As an aside, it's worth pointing out that this isn't why I think hell and God's holiness and judgment are an important part of understanding the Christian message. Rather, as I argued in the comments on the last post, I think we need to understand the punishment we deserve from God, so that we can properly understand what he has done in sending Jesus Christ to die for our sins. And we need also need to understand what we deserve so that we will turn to Christ for salvation, rather than relying on ourselves or thinking we'll earn our own way to heaven.
This business about earning our why to heaven is precisely why I don't think we can scare anyone into heaven by preaching about hell. We can't escape hell by trying to obey God, because as Isaiah wrote, all our righteous acts are like filthy rags. That is, the very best we can do still falls short of what God requires of us, and our motivations are often wrong, as well. We really need forgiveness, not just a scary story. So preaching about hell alone won't make people Christians, but it may be useful in bringing people to recognize their need of salvation in Christ. I know for myself, I never was much concerned about salvation until I realized that I deserved God's punishment for my sins, and that I could never be good enough to earn salvation on my own.
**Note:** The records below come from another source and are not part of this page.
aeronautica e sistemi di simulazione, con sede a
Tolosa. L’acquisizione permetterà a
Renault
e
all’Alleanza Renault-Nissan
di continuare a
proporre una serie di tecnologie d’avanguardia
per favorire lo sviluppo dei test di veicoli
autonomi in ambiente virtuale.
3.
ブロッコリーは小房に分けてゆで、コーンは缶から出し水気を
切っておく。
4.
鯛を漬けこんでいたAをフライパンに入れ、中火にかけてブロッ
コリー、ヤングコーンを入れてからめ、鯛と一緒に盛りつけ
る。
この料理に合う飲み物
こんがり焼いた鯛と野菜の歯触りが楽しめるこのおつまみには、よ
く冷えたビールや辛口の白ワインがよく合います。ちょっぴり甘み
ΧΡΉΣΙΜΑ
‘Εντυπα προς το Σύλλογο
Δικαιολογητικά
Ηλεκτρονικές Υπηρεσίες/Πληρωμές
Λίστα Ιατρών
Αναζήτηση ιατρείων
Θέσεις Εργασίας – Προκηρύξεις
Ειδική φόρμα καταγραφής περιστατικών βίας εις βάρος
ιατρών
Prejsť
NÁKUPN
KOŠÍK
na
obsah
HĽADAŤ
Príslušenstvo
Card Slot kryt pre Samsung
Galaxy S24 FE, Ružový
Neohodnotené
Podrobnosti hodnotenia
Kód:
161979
One final aside: The story Pyromaniac describes reminds me a bit of Dante's Inferno. When I was in school, I took a literature class where we read it, and I had to write an essay evaluating it. I forget the exact assignment, but I was able to analyze it from a Biblical point of view. It was an interesting exercise. I ended up disagreeing with Dante on a lot of his theology, but I also appreciated the book, because it's a (vivid) reminder that hell is real, even if Dante had a lot of the details wrong (or at least engaged in quite a bit of speculation).